**PROBLEM**
Below is a block of records: output all of them exactly and leave out the pictures.

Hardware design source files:
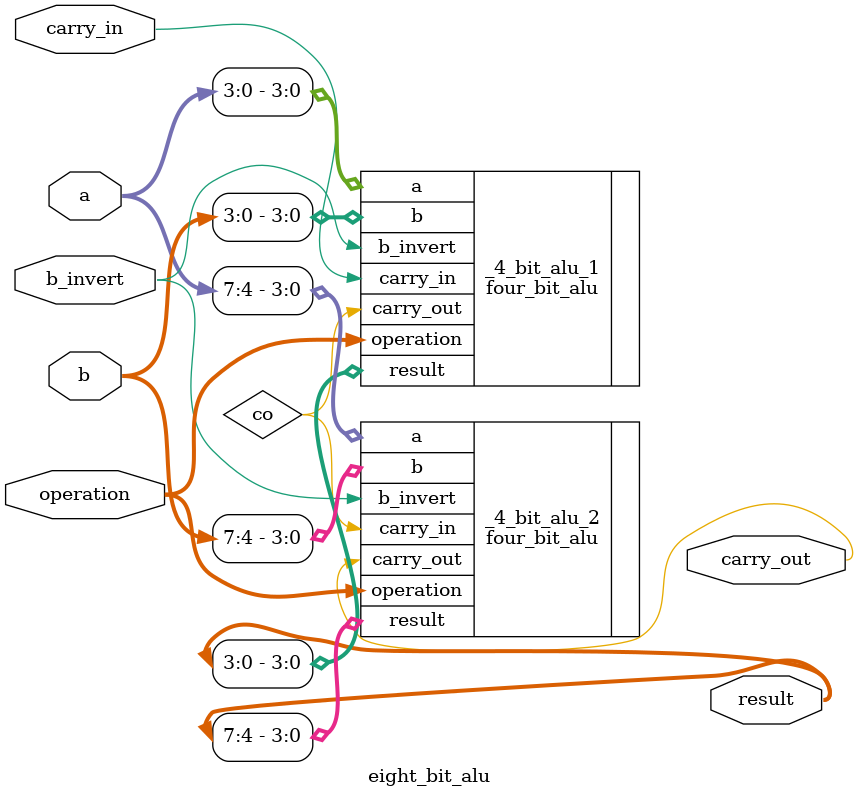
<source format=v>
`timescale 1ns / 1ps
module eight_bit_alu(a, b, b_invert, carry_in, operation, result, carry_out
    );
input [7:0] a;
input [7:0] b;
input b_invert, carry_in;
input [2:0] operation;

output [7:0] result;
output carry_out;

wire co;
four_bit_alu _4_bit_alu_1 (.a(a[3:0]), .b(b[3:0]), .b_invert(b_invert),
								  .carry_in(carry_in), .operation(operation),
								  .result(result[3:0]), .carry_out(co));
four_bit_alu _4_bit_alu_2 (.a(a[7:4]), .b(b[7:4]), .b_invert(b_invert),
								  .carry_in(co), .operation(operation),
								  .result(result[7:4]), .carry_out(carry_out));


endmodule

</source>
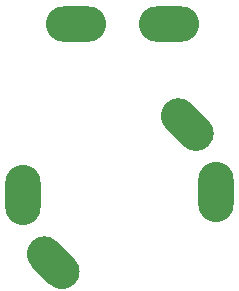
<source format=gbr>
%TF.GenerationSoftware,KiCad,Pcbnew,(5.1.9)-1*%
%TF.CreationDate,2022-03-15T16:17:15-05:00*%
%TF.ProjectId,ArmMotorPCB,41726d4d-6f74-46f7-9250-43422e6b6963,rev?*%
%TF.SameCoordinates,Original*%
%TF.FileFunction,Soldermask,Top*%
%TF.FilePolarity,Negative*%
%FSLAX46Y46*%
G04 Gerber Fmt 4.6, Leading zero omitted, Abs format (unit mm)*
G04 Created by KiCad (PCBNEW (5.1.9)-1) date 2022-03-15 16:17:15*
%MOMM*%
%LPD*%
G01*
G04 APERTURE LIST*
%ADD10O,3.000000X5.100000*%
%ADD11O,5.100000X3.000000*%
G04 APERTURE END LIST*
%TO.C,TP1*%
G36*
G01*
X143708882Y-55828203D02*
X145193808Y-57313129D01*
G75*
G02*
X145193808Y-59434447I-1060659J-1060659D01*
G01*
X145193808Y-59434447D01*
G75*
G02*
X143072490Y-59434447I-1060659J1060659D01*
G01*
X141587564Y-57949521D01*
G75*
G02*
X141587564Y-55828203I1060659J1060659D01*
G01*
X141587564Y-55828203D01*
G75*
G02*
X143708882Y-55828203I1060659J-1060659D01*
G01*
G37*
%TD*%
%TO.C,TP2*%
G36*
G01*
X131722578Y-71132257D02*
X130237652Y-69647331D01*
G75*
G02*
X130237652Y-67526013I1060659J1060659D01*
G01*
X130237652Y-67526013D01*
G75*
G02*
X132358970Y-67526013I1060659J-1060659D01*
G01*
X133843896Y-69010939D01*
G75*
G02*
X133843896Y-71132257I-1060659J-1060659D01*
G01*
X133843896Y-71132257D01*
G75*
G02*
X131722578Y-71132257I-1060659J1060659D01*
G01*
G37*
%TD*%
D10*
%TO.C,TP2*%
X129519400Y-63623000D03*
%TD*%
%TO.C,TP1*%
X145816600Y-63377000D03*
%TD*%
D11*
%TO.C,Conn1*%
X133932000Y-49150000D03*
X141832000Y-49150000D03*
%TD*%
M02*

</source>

**EXPECTED OUTPUT**
<source format=v>
`timescale 1ns / 1ps
module eight_bit_alu(a, b, b_invert, carry_in, operation, result, carry_out
    );
input [7:0] a;
input [7:0] b;
input b_invert, carry_in;
input [2:0] operation;

output [7:0] result;
output carry_out;

wire co;
four_bit_alu _4_bit_alu_1 (.a(a[3:0]), .b(b[3:0]), .b_invert(b_invert),
								  .carry_in(carry_in), .operation(operation),
								  .result(result[3:0]), .carry_out(co));
four_bit_alu _4_bit_alu_2 (.a(a[7:4]), .b(b[7:4]), .b_invert(b_invert),
								  .carry_in(co), .operation(operation),
								  .result(result[7:4]), .carry_out(carry_out));


endmodule

</source>
<source format=gbr>
%TF.GenerationSoftware,KiCad,Pcbnew,(5.1.9)-1*%
%TF.CreationDate,2022-03-15T16:17:15-05:00*%
%TF.ProjectId,ArmMotorPCB,41726d4d-6f74-46f7-9250-43422e6b6963,rev?*%
%TF.SameCoordinates,Original*%
%TF.FileFunction,Soldermask,Top*%
%TF.FilePolarity,Negative*%
%FSLAX46Y46*%
G04 Gerber Fmt 4.6, Leading zero omitted, Abs format (unit mm)*
G04 Created by KiCad (PCBNEW (5.1.9)-1) date 2022-03-15 16:17:15*
%MOMM*%
%LPD*%
G01*
G04 APERTURE LIST*
%ADD10O,3.000000X5.100000*%
%ADD11O,5.100000X3.000000*%
G04 APERTURE END LIST*
%TO.C,TP1*%
G36*
G01*
X143708882Y-55828203D02*
X145193808Y-57313129D01*
G75*
G02*
X145193808Y-59434447I-1060659J-1060659D01*
G01*
X145193808Y-59434447D01*
G75*
G02*
X143072490Y-59434447I-1060659J1060659D01*
G01*
X141587564Y-57949521D01*
G75*
G02*
X141587564Y-55828203I1060659J1060659D01*
G01*
X141587564Y-55828203D01*
G75*
G02*
X143708882Y-55828203I1060659J-1060659D01*
G01*
G37*
%TD*%
%TO.C,TP2*%
G36*
G01*
X131722578Y-71132257D02*
X130237652Y-69647331D01*
G75*
G02*
X130237652Y-67526013I1060659J1060659D01*
G01*
X130237652Y-67526013D01*
G75*
G02*
X132358970Y-67526013I1060659J-1060659D01*
G01*
X133843896Y-69010939D01*
G75*
G02*
X133843896Y-71132257I-1060659J-1060659D01*
G01*
X133843896Y-71132257D01*
G75*
G02*
X131722578Y-71132257I-1060659J1060659D01*
G01*
G37*
%TD*%
D10*
%TO.C,TP2*%
X129519400Y-63623000D03*
%TD*%
%TO.C,TP1*%
X145816600Y-63377000D03*
%TD*%
D11*
%TO.C,Conn1*%
X133932000Y-49150000D03*
X141832000Y-49150000D03*
%TD*%
M02*

</source>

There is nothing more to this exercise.